Quoted passage:
Segment Open

# REW/Audyssey Mic



## Reese

I have been looking at REW for some time now and have decided to get a more familiar on how it works and functions before committing to a calibrated mic (UMIK-1) and MiniDSP.

By accident I came across a HT thread that talked about using the Audyssey mic for measurements (I currently have 3 of them). My plan was to plug the Audyssey mic into laptop with a USB Audio Adapter (Turtle Creek Amigo ii) then output through the HDMI to my AV Receiver. My hope is that using the USB adapter will bypass my laptop’s sound card for better measuring results compared to plugging the Audyssey mic directly in the headset jack. Would this be the correct approach?

Thanks.


----------



## Savjac

Please do not consider this as law, but it is my understanding that using the mic for your processor will not work for rew. It was voiced to Audyssey and nothing else.


----------



## Kal Rubinson

Savjac said:


> Please do not consider this as law, but it is my understanding that using the mic for your processor will not work for rew. It was voiced to Audyssey and nothing else.


You are right, it is not a good idea. The reason is not that the Audyssey mic is "voiced" but that there is a generic correction built into the mated firmware for that mic and an appropriate correction curve is not available for use with REW or other applications. In other words, it will "work" but the outcome is not predictably reliable.


----------



## Reese

Yes, you are both correct, the Onkyo has it's own internal calibration in the AV reciever....although I doubt the audyssey mics are individually calibrated...probably a general averaging but I'm only guessing. 

One last question regarding REW. Once a measurement is taken and adjusted, corrected or EQ'd, can you run a test tone or simulation with the new target curve? I am probably wording this improperly but what I am trying to do is test out several target curves before deciding to buy a parametic eq (MiniDSP/Behringer). 

I am testing subwoofer placement with and without Multeqxt32 and may decide I do not need an EQ. The purchase of an EQ is not a big deal but I'd rather test and play before buying something I may never use.

Thanks.


----------



## Wayne A. Pflughaupt

Reese said:


> One last question regarding REW. Once a measurement is taken and adjusted, corrected or EQ'd, can you run a test tone or simulation with the new target curve?


No, REW cannot generate an “equalized” test tone.

Regards, 
Wayne


----------



## Reese

Understood...thanks.


----------



## Reese

My initial impressions.

REW is definitely an interesting tool that can be a real “eye opener”. Even as a rank amateur I understood how badly rooms effect sound…but seeing it on a graph can be “interesting” to say the least.

Segment Closed

Exercise tasks:
• A. Translate this sentence from the forum thread about REW and the Audyssey mic into Spanish: "No, REW cannot generate an “equalized” test tone."
• B. Copy word for word the part of the forum thread about REW and the Audyssey mic from "Yes, you are" up to and including "may never use.".

Source material:
Segment Open

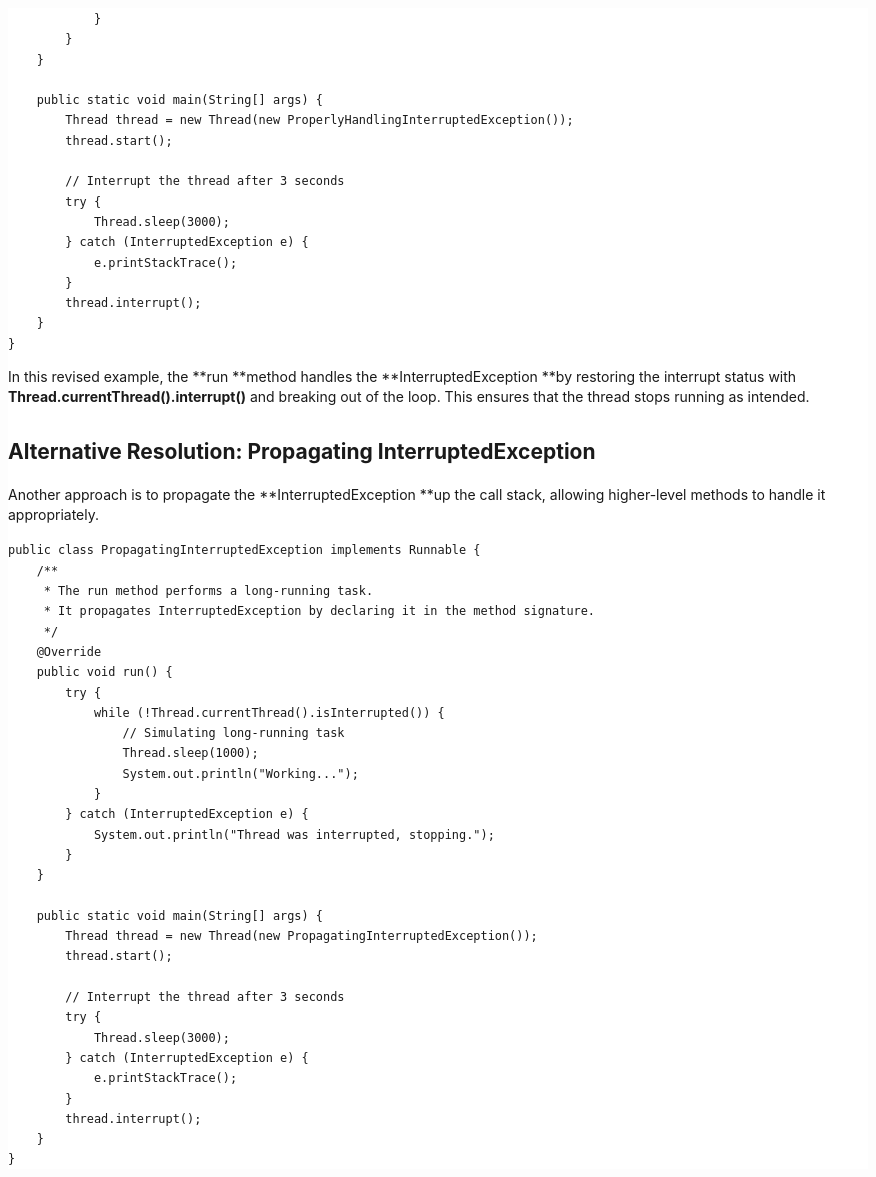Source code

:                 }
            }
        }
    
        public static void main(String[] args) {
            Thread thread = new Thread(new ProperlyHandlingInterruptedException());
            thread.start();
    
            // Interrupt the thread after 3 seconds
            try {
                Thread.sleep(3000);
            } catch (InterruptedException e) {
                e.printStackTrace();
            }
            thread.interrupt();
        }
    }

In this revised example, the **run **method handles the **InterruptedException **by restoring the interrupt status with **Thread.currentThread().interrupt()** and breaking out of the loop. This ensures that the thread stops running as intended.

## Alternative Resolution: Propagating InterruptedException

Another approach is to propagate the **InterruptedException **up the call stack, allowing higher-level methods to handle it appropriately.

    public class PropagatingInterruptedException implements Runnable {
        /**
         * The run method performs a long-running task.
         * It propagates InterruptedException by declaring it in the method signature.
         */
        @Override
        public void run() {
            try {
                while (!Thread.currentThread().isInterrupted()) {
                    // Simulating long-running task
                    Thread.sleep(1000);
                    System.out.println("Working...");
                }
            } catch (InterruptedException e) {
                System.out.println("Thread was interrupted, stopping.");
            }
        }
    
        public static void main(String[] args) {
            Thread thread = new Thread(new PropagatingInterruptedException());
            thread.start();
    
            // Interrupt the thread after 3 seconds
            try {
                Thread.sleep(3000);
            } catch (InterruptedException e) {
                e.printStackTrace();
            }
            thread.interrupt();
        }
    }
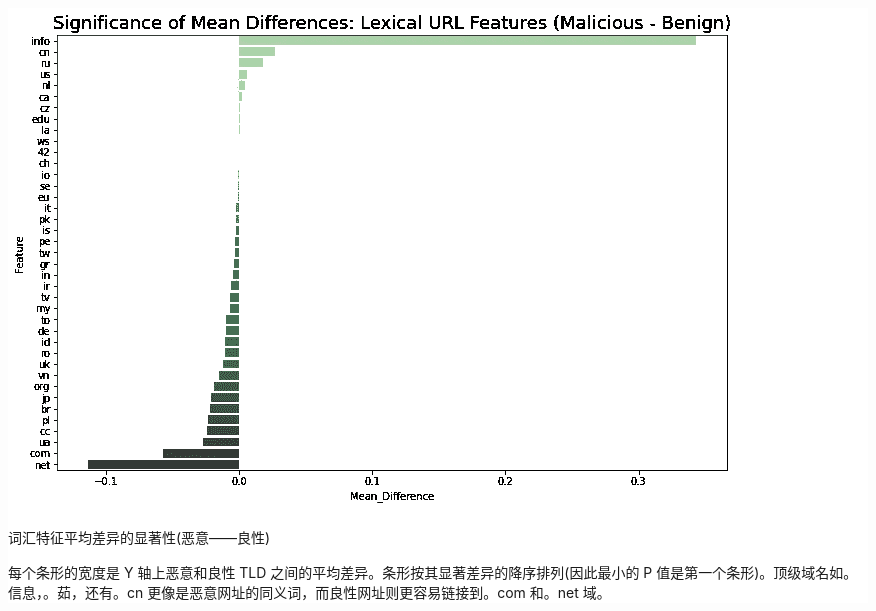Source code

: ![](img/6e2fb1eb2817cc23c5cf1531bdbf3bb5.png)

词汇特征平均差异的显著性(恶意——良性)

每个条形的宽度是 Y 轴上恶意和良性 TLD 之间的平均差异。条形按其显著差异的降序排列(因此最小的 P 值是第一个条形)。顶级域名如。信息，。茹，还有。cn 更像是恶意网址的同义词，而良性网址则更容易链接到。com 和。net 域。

Segment Closed
Segment Open

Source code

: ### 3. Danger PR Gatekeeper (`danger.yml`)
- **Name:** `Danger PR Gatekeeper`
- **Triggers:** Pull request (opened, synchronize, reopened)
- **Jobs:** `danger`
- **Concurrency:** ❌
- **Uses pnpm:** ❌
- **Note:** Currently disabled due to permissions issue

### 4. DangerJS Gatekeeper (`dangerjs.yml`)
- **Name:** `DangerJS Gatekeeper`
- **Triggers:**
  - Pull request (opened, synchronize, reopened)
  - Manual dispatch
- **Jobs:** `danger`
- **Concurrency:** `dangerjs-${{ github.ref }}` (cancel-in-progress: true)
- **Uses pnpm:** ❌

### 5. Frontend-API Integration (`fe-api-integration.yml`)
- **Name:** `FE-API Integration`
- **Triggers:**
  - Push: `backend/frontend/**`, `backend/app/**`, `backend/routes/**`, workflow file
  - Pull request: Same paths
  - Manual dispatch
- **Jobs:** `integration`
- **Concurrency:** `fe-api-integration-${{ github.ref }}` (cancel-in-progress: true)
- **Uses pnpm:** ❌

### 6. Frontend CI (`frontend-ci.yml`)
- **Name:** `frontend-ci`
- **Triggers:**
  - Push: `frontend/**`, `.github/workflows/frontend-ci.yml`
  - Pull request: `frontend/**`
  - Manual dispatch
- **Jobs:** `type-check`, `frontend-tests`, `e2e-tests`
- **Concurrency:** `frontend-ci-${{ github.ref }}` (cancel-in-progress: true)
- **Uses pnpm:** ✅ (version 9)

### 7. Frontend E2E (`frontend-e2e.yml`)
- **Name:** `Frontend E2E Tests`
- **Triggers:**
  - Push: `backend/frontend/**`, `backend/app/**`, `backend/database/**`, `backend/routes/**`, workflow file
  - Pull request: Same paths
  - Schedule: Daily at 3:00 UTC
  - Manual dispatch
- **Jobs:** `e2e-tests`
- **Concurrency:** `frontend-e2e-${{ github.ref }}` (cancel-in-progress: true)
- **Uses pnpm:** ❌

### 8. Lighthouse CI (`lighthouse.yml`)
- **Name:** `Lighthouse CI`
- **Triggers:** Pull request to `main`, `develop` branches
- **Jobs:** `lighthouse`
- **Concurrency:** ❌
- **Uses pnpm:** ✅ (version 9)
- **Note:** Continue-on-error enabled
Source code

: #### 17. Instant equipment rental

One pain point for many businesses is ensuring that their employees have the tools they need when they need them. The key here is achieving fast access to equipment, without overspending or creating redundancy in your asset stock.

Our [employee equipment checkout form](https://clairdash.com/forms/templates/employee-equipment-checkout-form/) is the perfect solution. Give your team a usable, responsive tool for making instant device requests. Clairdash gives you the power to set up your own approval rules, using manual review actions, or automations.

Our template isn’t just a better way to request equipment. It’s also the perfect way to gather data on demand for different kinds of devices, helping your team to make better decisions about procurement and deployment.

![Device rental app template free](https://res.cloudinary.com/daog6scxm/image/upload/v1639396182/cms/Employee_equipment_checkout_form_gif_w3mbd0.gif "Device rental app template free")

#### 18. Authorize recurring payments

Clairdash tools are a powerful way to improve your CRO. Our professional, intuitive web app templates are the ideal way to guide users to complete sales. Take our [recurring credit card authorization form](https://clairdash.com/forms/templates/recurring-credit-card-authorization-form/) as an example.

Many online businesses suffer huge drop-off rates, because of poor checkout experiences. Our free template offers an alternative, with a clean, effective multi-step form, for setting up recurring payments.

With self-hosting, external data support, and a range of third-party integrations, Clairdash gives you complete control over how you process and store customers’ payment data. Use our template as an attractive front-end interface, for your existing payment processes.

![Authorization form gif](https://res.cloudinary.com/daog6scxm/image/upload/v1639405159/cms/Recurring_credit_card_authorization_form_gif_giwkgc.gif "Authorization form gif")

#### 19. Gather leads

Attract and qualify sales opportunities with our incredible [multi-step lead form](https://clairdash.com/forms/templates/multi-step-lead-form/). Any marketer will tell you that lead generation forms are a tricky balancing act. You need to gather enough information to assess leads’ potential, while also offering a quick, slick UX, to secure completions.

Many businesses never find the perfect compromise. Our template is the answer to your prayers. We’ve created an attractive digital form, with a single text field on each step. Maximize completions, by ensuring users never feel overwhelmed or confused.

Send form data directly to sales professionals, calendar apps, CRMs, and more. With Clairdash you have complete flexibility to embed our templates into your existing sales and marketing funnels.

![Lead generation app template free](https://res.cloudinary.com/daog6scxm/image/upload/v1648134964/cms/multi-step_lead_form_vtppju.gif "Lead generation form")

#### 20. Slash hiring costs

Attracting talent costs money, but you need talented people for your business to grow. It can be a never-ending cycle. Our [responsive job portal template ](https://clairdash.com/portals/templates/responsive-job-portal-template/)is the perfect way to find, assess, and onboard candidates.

Segment Closed

Answers in order:
• A. No, REW no puede generar un tono de prueba “ecualizado”.

• B.
Yes, you are both correct, the Onkyo has it's own internal calibration in the AV reciever....although I doubt the audyssey mics are individually calibrated...probably a general averaging but I'm only guessing. 

One last question regarding REW. Once a measurement is taken and adjusted, corrected or EQ'd, can you run a test tone or simulation with the new target curve? I am probably wording this improperly but what I am trying to do is test out several target curves before deciding to buy a parametic eq (MiniDSP/Behringer). 

I am testing subwoofer placement with and without Multeqxt32 and may decide I do not need an EQ. The purchase of an EQ is not a big deal but I'd rather test and play before buying something I may never use.